In the within-set comparison, the age groups contributing the most unvaccinated are 5-11 (23.5% of the unvaccinated) and 0-4 (23.1%), followed by 25-39 (17.6%), 12-17 (10.3%) and 18-24 (8.7%), in that order, for 83.2% of the unvaxed population. Those darned Millennials! No, it’s OK, it’s just that there are so many of them alive (the second-largest generation), as the vax rates themselves remind us.
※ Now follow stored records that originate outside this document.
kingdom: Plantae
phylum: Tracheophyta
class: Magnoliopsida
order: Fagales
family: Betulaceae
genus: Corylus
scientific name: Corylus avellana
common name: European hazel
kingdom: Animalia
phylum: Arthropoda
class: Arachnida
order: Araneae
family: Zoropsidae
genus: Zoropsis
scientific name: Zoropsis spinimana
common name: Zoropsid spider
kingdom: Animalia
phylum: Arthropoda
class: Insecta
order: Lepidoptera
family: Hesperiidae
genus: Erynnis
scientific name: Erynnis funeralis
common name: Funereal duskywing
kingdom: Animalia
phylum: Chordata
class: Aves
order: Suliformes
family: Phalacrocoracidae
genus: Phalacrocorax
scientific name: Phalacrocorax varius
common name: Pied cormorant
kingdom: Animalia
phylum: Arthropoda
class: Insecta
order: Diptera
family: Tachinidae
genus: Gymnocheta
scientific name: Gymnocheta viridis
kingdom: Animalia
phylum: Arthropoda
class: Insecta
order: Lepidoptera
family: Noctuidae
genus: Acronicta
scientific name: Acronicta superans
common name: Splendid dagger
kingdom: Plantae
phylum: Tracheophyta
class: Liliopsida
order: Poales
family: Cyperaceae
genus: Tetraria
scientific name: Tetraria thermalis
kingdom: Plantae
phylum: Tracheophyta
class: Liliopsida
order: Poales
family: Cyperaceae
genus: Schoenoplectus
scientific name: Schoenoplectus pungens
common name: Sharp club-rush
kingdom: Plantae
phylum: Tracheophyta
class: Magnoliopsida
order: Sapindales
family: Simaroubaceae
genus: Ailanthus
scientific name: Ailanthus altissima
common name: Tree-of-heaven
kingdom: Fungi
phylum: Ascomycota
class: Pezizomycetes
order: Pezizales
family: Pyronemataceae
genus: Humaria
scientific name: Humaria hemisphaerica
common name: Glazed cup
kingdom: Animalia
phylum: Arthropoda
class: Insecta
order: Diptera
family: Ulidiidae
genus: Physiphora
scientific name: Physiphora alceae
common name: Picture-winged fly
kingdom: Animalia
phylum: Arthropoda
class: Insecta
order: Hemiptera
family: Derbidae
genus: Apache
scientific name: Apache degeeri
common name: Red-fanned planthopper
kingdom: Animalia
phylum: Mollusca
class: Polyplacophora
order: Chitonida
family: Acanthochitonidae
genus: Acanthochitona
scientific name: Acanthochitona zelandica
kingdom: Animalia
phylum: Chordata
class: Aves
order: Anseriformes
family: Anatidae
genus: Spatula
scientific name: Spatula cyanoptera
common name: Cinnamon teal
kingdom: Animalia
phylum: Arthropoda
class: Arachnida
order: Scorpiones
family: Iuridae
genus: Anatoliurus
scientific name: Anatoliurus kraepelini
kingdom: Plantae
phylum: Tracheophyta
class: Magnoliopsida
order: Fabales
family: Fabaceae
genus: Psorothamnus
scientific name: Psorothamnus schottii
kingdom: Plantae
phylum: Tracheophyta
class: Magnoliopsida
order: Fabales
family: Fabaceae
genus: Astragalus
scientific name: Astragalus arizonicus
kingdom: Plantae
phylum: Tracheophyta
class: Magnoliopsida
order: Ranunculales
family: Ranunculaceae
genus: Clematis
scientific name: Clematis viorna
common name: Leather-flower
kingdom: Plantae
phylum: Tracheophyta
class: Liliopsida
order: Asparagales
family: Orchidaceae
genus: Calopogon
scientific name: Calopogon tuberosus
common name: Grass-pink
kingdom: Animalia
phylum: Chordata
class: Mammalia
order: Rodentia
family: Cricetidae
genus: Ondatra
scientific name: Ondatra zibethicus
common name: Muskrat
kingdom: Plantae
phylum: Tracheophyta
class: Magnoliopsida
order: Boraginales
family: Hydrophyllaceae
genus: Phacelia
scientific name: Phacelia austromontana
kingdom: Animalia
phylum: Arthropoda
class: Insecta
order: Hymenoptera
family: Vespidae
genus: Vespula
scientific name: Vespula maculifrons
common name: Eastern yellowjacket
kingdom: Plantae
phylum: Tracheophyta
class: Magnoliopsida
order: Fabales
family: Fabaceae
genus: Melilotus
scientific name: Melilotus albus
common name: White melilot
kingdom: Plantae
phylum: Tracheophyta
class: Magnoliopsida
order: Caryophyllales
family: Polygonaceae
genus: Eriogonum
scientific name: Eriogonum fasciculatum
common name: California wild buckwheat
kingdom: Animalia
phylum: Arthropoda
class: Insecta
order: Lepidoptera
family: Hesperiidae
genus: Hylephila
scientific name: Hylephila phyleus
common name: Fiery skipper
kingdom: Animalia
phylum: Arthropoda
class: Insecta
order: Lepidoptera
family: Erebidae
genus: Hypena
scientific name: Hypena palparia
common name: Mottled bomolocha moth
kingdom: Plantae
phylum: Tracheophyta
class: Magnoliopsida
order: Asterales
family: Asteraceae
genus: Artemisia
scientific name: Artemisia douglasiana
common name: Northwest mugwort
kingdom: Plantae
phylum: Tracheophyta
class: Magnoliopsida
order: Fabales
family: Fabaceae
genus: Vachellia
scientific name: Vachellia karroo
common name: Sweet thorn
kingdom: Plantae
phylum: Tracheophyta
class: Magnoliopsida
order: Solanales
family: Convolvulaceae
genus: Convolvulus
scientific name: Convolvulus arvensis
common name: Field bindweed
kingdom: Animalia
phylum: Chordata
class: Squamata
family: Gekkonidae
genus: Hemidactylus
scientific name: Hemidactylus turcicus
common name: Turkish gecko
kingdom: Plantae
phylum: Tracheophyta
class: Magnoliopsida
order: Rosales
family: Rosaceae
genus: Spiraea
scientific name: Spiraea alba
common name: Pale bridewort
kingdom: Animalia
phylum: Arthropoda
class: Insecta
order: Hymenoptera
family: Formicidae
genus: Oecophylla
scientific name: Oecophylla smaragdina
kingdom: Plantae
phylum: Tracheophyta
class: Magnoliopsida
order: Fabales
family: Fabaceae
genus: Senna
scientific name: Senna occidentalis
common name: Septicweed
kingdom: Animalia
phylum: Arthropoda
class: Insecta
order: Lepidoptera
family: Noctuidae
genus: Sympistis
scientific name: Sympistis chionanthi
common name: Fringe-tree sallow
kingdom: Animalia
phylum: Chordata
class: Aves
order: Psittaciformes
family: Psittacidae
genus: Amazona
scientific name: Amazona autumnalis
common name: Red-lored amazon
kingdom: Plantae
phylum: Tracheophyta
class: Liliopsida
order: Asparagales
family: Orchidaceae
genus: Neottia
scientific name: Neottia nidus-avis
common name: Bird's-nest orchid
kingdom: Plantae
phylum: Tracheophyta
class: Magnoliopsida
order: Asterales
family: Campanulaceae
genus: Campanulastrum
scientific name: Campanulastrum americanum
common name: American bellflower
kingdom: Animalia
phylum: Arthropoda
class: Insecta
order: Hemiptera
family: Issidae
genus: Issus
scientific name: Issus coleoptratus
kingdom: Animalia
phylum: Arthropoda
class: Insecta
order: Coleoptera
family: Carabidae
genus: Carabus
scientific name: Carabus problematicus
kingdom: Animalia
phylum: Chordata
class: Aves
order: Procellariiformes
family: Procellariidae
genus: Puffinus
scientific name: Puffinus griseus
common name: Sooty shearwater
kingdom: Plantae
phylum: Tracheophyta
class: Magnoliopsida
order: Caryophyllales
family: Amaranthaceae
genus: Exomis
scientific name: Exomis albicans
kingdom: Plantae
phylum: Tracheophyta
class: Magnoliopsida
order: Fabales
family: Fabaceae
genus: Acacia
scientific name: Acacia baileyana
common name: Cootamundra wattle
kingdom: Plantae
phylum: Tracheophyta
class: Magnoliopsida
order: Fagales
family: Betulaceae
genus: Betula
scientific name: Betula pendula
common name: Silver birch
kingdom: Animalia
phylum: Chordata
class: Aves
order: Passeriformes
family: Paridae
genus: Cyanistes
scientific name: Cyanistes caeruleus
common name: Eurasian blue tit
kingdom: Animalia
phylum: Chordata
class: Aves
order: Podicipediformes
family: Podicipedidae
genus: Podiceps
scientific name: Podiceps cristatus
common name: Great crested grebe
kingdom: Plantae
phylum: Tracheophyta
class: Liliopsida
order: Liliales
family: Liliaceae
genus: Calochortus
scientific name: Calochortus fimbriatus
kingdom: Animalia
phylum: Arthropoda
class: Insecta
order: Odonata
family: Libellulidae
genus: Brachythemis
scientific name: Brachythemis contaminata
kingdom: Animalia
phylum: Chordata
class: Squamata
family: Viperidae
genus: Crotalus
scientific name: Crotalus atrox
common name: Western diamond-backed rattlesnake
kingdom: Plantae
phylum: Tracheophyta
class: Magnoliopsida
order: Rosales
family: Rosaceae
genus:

So to summarize, assuming a modest level of stability in the proportions of vaccination in age groups and of age groups in the general population between the statistics I manipulate and whatever the ‘true’ current statistics are for both population age structure and vaccination rates, my figures of the majority of unvaccinated Americans being minors, 2/3 under 25, and over 4/5 under 40 stand reasonably well. Or even more so if there are fewer elderly people, or 40+ altogether, in proportion to the population now than there were pre-pandemic. If anyone wants to take a crack at developing a more reliable calculation, they’re very welcome.
Setting specific estimates aside, what we can be confident about in all this is that in the United States today the unvaccinated cohort is very predominantly kids and young people. How does it change our perceptions if no more than 5% of the American population are unvaxed AND middle-aged or older – the demographics who have been causing us so much grief since the last summer (admittedly it was much more than 5% at that time)?
END LEEWARD MOUNTAIN POST
A couple of comments:
Per the CDC, here are the percentages of total COVID deaths since the beginning of the pandemic by age:
85+ 25.8
75-84 25.7
65-74 22.9
50-64 18.8
40-49 4.5
30-39 1.8
18-29 0.6
0-17 0.09
A surprising stat (to me) is that this distribution remains practically unchanged if we consider only COVID deaths last month:
85+: 25.6
75-84: 26.5
65-74: 22.9
50-64: 18.8
40-49: 4.0
30-39: 1.5
18-29: 0.6
0-17: 0.1
I would have thought that going from a completely unvaccinated population in which the overwhelming majority of COVID deaths were among old people, to one in which the overwhelming majority of old people are vaccinated, would have skewed the the age distribution of COVID deaths strongly downwards, but this isn’t happening currently. (The age distribution of COVID deaths did skew downwards somewhat in 2021 relative to 2020, but apparently this effect has disappeared during the Omicron wave).
The bottom line stat in Leeward Mountain’s breakdown that jumps out to me is that, currently, only 2.4% of the total US population consists of people who are 50 and older and completely unvaccinated. Yet this cohort is now generating around 93% of the roughly 100,000 COVID deaths we’ve seen in the last six weeks alone. (94% of all current COVID deaths are among people 50 or older, and vaccinated people in this cohort reduce their mortality risk from COVID by well over 90% relative to the unvaccinated).